Dudağının kenarı kıvrılır gibi olurken hemen kendini toparlayıp, "Hiçbir şey yapamazsın. Ve sıfat konusuna gelince zorla benimle evlenmek istemiyorsan şu anki sıfatımla iyi geçinmeye çalış. Yoksa..?" deyip sustu sesi bu sefer gerçekten gür çıkmıştı. Hafiften korkmaya başlamıştım. Yanağımdan aşağı sıcak bir sıvı akarken ağladığımı yeni fark ettim. Ellerim yumruk halini alırken göğsünü yumruklayıp, "Neden, neden, neden ben ha? Ne istiyorsun benden para mı ha, ne istiyorsun? Zaten yıkılmış bir hayatım var, daha neyi almayı planlıyorsun ha?" diye bağırdım. Artık gözyaşlarım dur durak bilmiyordu. Karşımdaki ismini bile daha bilmediğim adam kollarımdan tutup beni kendine çekti ve sıkıca sarıldı. Ben hala onun göğsünü yumruklarken aynı zamanda onu kendimden uzaklaştırmaya çalışıyordum. Ayaklarım tutmayınca dizlerimin üzerinde yere çöktüm. Adamda benimle birlikte çökmüş bana sıkıca sarılmış sakinleştirmeye çalışıyordu. Hala haykırışlarımın arasında "Neden?" diye soruyordum. Ağlamaktan nefesim kesilmeye başlamıştı. Nefes almakta bile zorlanıyordum. Göğsüm sıkışıyordu. Ben tam toparlanıp hayatıma odaklanacakken neden başıma böyle şeyler geliyordu? Allah'ım ben kimin günahını almıştım da bunlar başıma geliyordu.

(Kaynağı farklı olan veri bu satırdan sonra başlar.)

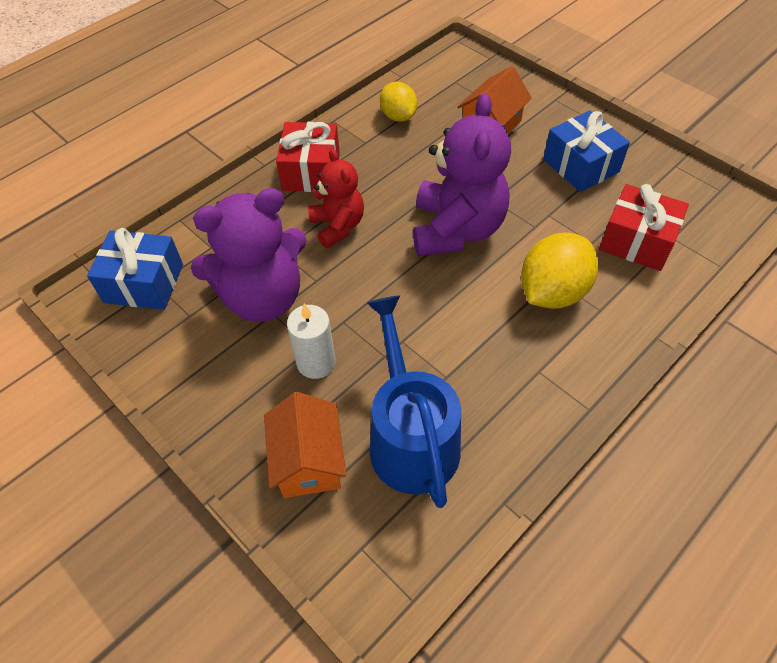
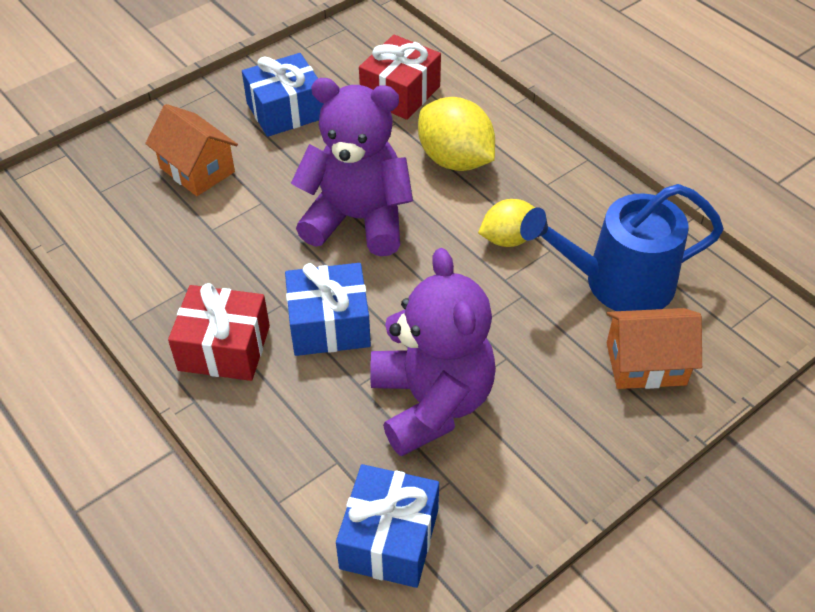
camera: 85 degrees left, 5 degrees down
(316, 362) = (528, 353): white candle -> none
(338, 226) = (329, 324): red teddy bear -> blue gift
(398, 116) = (147, 252): yellow lemon -> yellow lemon (508, 239)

Haykırışlarım hıçkırıklara dönüşürken içimdeki ölmek isteme isteğini bastıramıyordum. Her şey başa sarıyordu. Ben tam psikolojik sorunlarımı çözmüşken başıma öyle bir şey geliyordu ki yine aynı yere dönüyordum. Yine içime tamamen kapanacak ve yine mutsuzluktan ölme noktasına gelecektim. Nefeslerim yavaş yavaş yerine gelirken yine aynı soruyu sordum ağlamaklı çıkan sesimle.